Peregrine, a pilgrim. Not the Thanksgiving type, a traveler, a wanderer. Traveling with a purpose, bring something somewhere and find something to take on to the next port. We tend to think of this as a mercantile transaction, but there are other things we might carry besides a cargo.
What if we carry a skill, a practice? What if the crew’s skills are the cargo? I’m reminded of Guilds. Not the full-blown institution, but the basic structure. One works up through levels of training and work experience to become a Master. The term denoting how one has mastered a skill and their own selves, not that they have control over others.
When I see this layout; an after cabin with room for a couple or a single person and a guest; a hold with standing headroom under the large hatch; and a fo'c'sle with room for two more; it echoes an old pattern, officers aft, cargo amidships, and crew forward.

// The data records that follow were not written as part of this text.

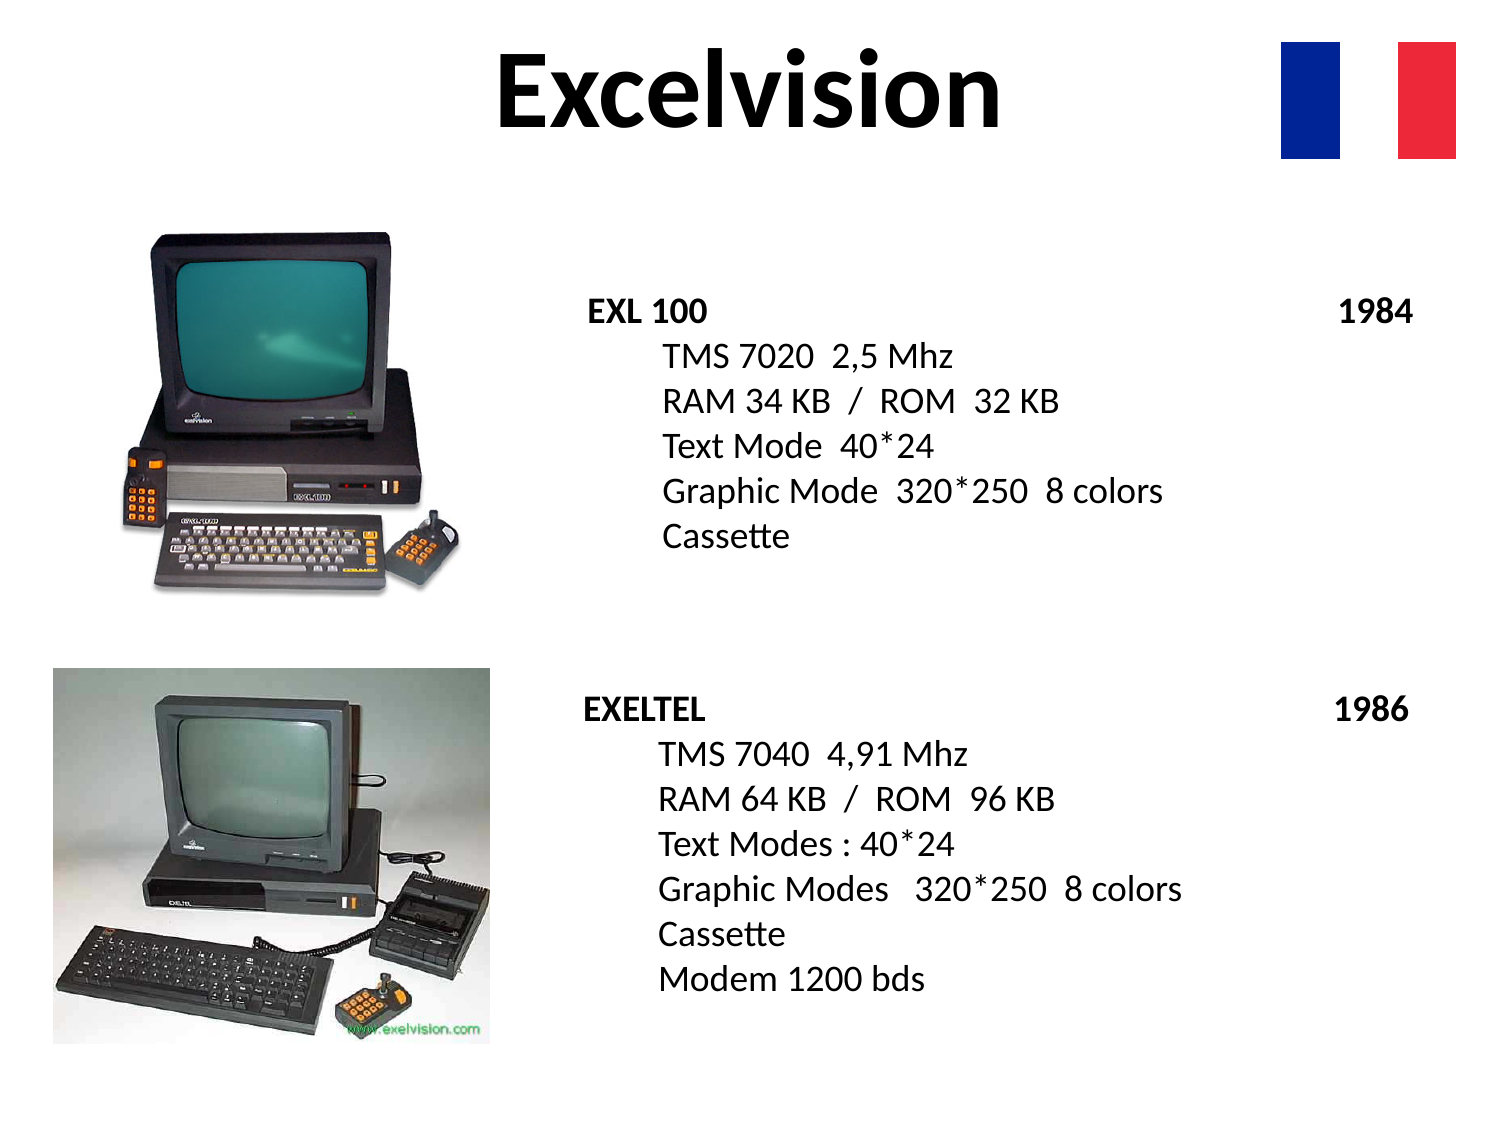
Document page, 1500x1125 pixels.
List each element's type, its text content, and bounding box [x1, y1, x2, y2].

picture [52, 668, 491, 1045]
text_box Excelvision [479, 7, 1020, 157]
picture [1281, 42, 1456, 160]
picture [113, 231, 467, 598]
text_box EXL 100 1984 TMS 7020 2,5 Mhz RAM 34 KB / ROM 32 KB Text Mode 40*24 Graphic Mode 320*250 8 colors Cassette [572, 278, 1436, 564]
text_box EXELTEL 1986 TMS 7040 4,91 Mhz RAM 64 KB / ROM 96 KB Text Modes : 40*24 Graphic Modes 320*250 8 colors Cassette Modem 1200 bds [568, 676, 1459, 1007]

This is a classic layout for vessels from this size on up to the largest ships. It’s been the setting for a rigid hierarchy and extreme exploitation. But must it be so?
I see some fresh possibilities.
Guilds, once the system had congealed into just another way to quantify life, came to embody exploitation and commercialization. That was not always true. We can find examples from Medieval Japan and Europe. At times when there was a purpose behind them beyond greed and lust after power. When people saw the ability to do a complex task well as a responsibility, an expression of gratitude, a way to repay a debt to creation itself.
In such a system a Master is responsible for those coming up under their care. An apprentice trades eagerness and youthful energy for a chance to be exposed to experience and perhaps wisdom. A Journeyman – we’ll stick to this old term but not to imply the gender of its practitioner – owes both the Apprentice and the Master. The Master for their training them and the Apprentice as a way to pay off their debt to the future. All their lives are entwined. Their days spent dedicated to a practice and to the communities they serve.
Within this attitude I can see Peregrine as a way to take such a practice “on the road,” or, should I say, to sea. A Master traveling with a Journeyman, someone deepening their skills, still learning, but able to help teach others. They take on local Apprentices. They practice their skill for the benefit of the communities that take them in.
To me, an obvious choice would be boat design and building. But there are countless other skills and practices that could travel aboard such a vessel.
The Master lives aft. The Journeyman, of whatever gender, forward. This apportioning fulfilling the differing requirements of different ages. A more settled existence aft along with the responsibility to navigate the craft at sea and steer the program on land. A more physically demanding space forward, but with the advantage of some privacy. A life forward bound to a Master for now and ultimately to how they are able to grow to meet their own fate. This reality reflected in their positions. One cannot do without the other. There’s an equality in that.
They would load a cargo for a passage. Unload on arrival. The hold would then be free to act as a floating class-room/work-room. Their activities might spill out onto the shore. There might be a building nearby they could use, or simply a field….
Such a craft would announce its intentions by its form, carrying its meaning along with a promise to share its values with those whose lives intersect their course.
Having gathered a fresh cargo, Peregrine and her crew move on….
At some point our Journeyman finds a place to settle. Or builds their own craft and sets off as a newly-minted Master in their own right. An apt Apprentice, graduating from shore to fo'c'sle, rounds out the new vessel’s crew.
Quoddy Light, a handy sail and oar tender, lies alongside. Built in a barn by the shore. Set-up beside another boat or two destined to remain when Peregrine sails on, lasting talismans of their visit. Along with the use these will provide the community, the barn-turned-shop might continue to attract people to a place where skills and needs intersect.
Peregrine is one in a series of preliminary designs I’ve laid down as focal points around which we may begin to imagine other ways to live that draw from historical vernacular sources and attempt to bridge the gap between where we find ourselves and where we might go if we are to begin to take seriously the changes we need to make if we are to forge more viable ways of living.